Archive for 2005/05

Blog for work on my Masters thesis - a survey of methods for evaluating media understanding, object detection, and pattern matching algorithms. Mostly, it is related to ViPER, the Video Performance Evaluation Resource. If you find a good reference, or would like to comment, e-mail viper at cfar.umd.edu.

Media Processing Evaluation Weblog

Tuesday, May 24, 2005

text lines

Daniel R is doing an excellent job with the text lines, and I've had to make surprisingly few changes to the code to support some of the more interesting things that he's doing. For more information about text lines, see the relevant post on the google group.

- posted by David @ 2:02 PM

Wednesday, May 04, 2005

SpeedPlayer 2

So, I've been working on fixing up Ayesh's 'SpeedPlayer' to be used as a testbed for my ideas about how to get semantically relevant highlights of a single video stream. These ideas will be integrated into panoply, but I want to have some good short-term goals first. I've got it set up to do a sort of generic dynamic query on videos by chaining relevance information filters (or, rather, an n-dimensional function paramaterized by frame number - just so long as they are converted into a relevance function at the end).
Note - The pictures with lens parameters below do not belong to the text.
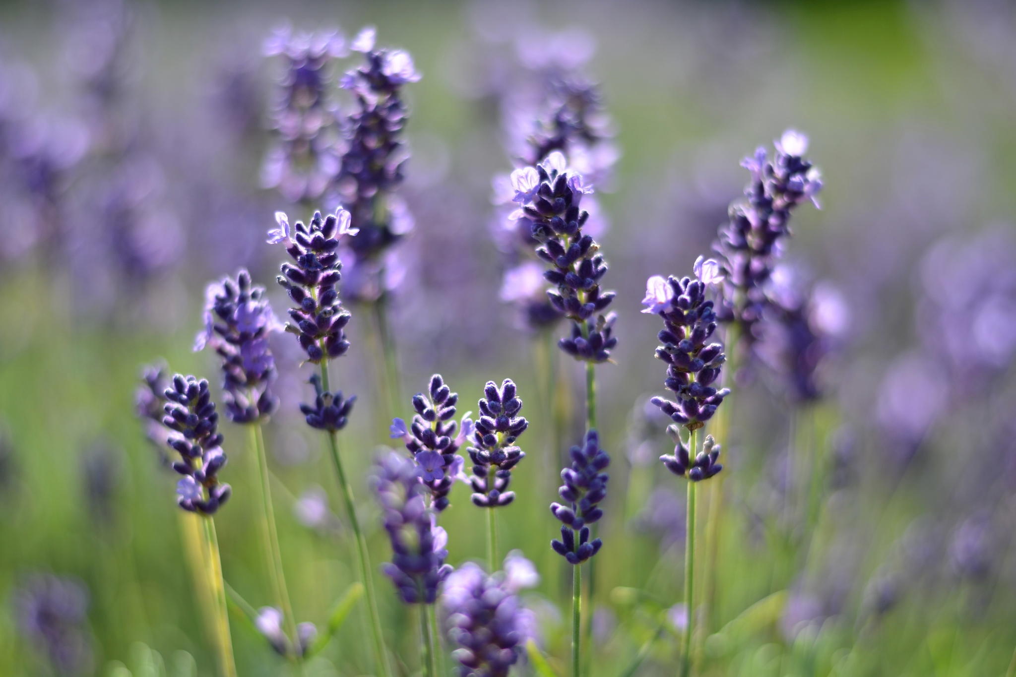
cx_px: 508
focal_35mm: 75
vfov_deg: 18.2
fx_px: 2116
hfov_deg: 27.0
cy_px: 338
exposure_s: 1/1600
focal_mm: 50
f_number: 1.8
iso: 100
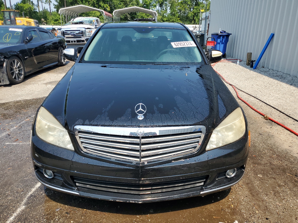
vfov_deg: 53.1
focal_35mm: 26
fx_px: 224
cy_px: 112
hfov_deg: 67.3
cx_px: 149
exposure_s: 1/2000
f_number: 1.5
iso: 50
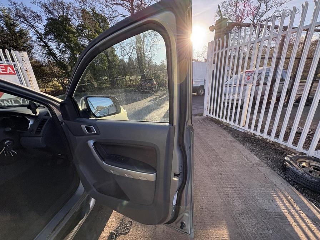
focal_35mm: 14
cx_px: 160
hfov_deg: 102.1
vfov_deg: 85.7
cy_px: 120
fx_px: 129
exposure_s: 1/403
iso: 40
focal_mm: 2.22
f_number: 2.2
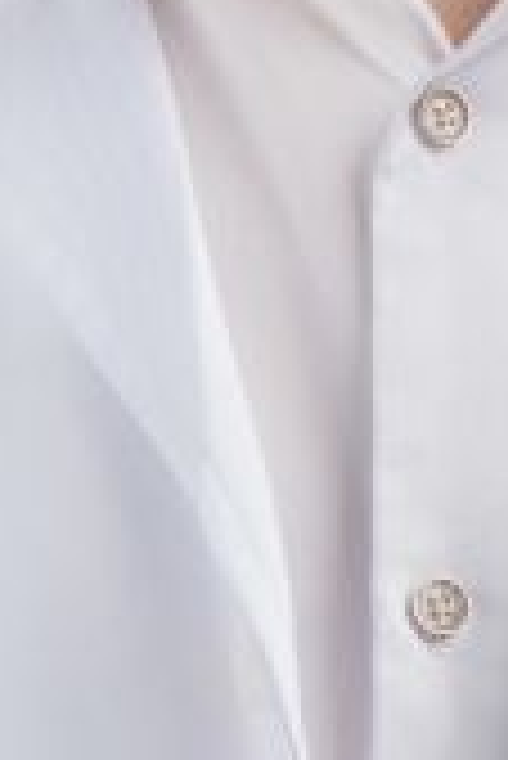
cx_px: 468
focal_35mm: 1002
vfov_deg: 2.1
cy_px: 166
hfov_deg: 1.4
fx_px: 21164
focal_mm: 137
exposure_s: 1/160
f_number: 11
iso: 100
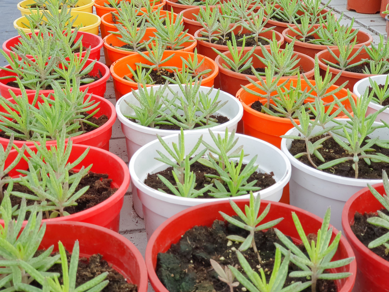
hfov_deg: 36.8
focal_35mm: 52
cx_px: 194
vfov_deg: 28.0
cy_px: 146
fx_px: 584
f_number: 2.4
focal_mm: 6
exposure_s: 1/139
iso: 40
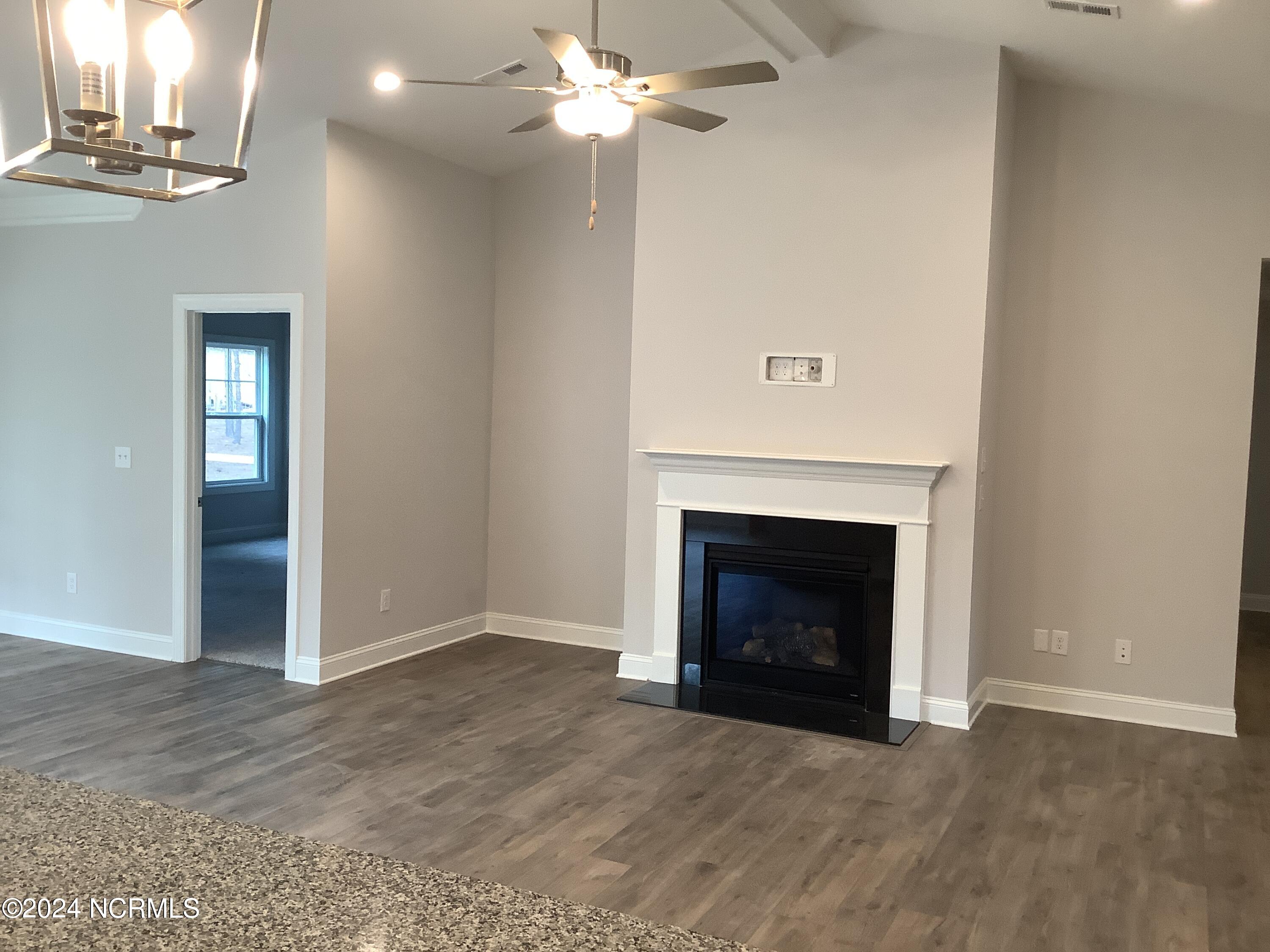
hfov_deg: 58.4
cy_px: 476
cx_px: 635
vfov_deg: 45.4
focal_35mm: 31
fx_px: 1137
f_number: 2.4
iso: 125
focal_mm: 3.3
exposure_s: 1/50
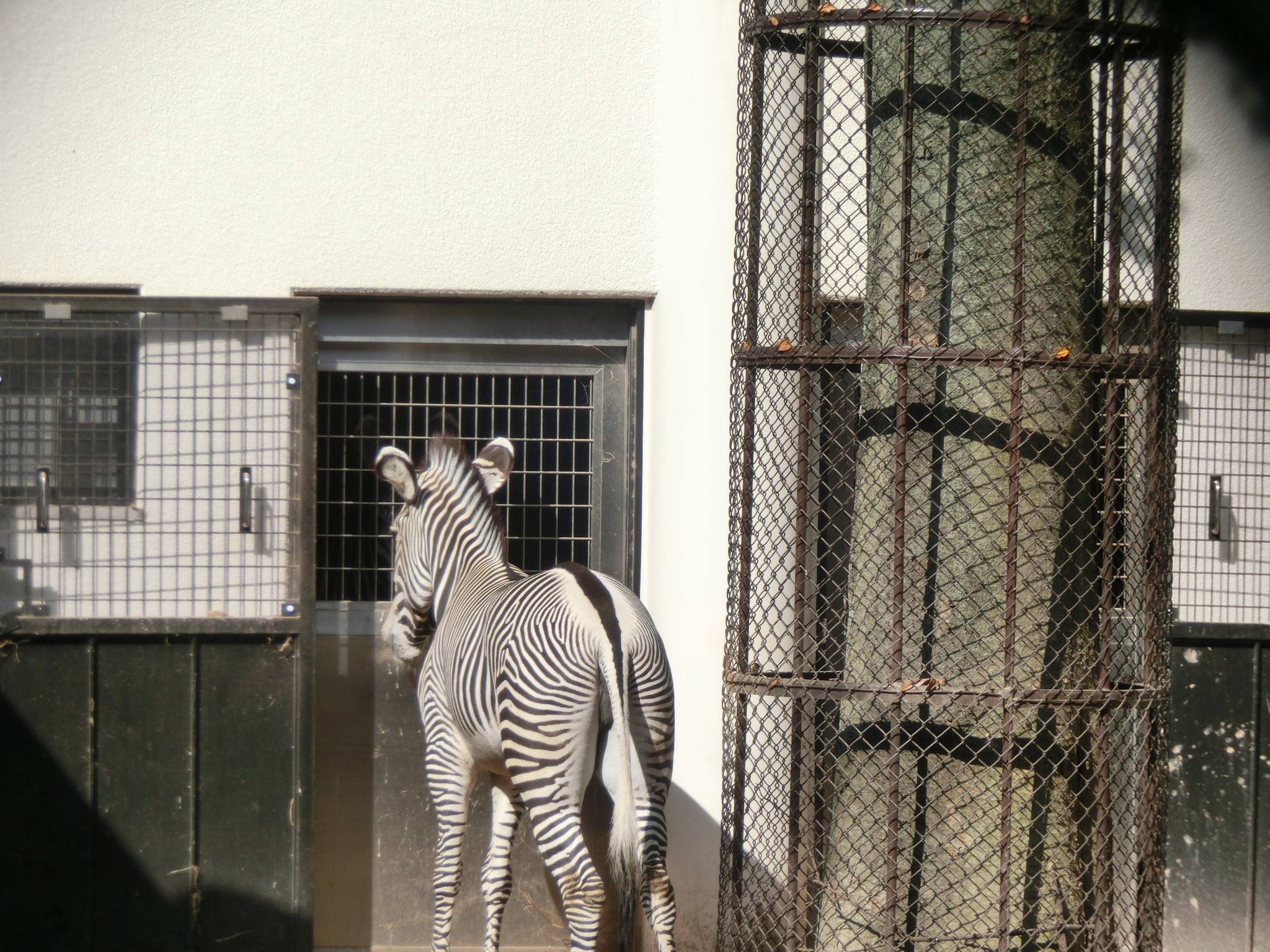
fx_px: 5503
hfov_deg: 13.2
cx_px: 635
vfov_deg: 9.9
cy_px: 476
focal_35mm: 150
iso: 80
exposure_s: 1/400
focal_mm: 26.7
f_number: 5.7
In Ayesh and Daniel's work, the video summarization was based on curve simplification of a frame histogram - with the frames corresponding to key points of the simplified curve used as the summary. The curve simplfication technique they used gave a score of 'curve importance' to each point on the curve, which was used to determine relevance rank for the corresponding frame.

First, I refactored the applet to use Java Swing instead of AWT and Jonathan's pure java MPEG decoder instead of the one from J. Anders. Next, I refactored the frame rank information to use my classes for relevance. Then, I replaced the existing fixed rank -> threshold modifcation path with a 'relevance chain', inspired by the iTunes smart playlist editor and the new Mac OS X automator as much as by Schneiderman's original paper on dynamic queries. More recently, I've been trying to replace the jmpeg stuff with QuickTime for Java, but that requires either frame-level access or lots of quicktime-edit calls, which seems to be giving me trouble. Larry also mentioned keeping a 'frames seen' history. An interesting idea - as this can also be used as a relevance data source.

The more interesting question is how to use multiple relevance streams, and allow the user to integrate them. What makes a good summary? The idea of a goal-oriented summary - a summary that includes just one possible story - is what I am looking at here. Daniel suggested using curve simplification on: total centroid mass, inverse of the distance between two shapes, correlation between pairs of shapes, and on the tracks themselves. The idea of track correlation is interesting, as this will give a curve point that is of interest whenever the tracks change correlation - e.g. when people start walking together or when they separate. Also, there is the issue of what about a single person who is segmented into two tracks.